**Exercise aim:**
Copy the data that follows, character for character, minus the pictures.
*** Entries supplied Section Begins ***
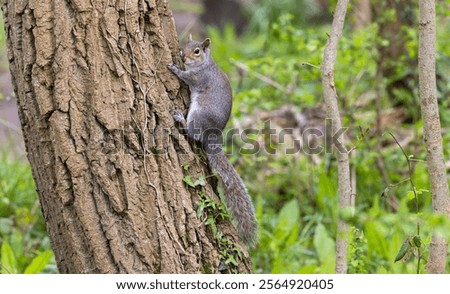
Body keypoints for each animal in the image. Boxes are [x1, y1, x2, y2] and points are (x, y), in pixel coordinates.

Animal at [168, 35, 258, 247]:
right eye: (184, 45)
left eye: (197, 51)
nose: (182, 57)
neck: (204, 64)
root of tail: (213, 135)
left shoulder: (198, 77)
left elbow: (185, 77)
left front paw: (175, 68)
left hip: (198, 114)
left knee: (193, 133)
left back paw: (180, 119)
*** Entries supplied Section Ends ***
**Task output:**
Body keypoints for each animal in the image. Boxes are [x1, y1, x2, y2] and points are (x, y), in pixel coordinates.

Animal at [168, 35, 258, 247]:
right eye: (184, 45)
left eye: (197, 51)
nose: (182, 57)
neck: (204, 64)
root of tail: (213, 135)
left shoulder: (198, 77)
left elbow: (185, 77)
left front paw: (175, 68)
left hip: (198, 114)
left knee: (193, 133)
left back paw: (180, 119)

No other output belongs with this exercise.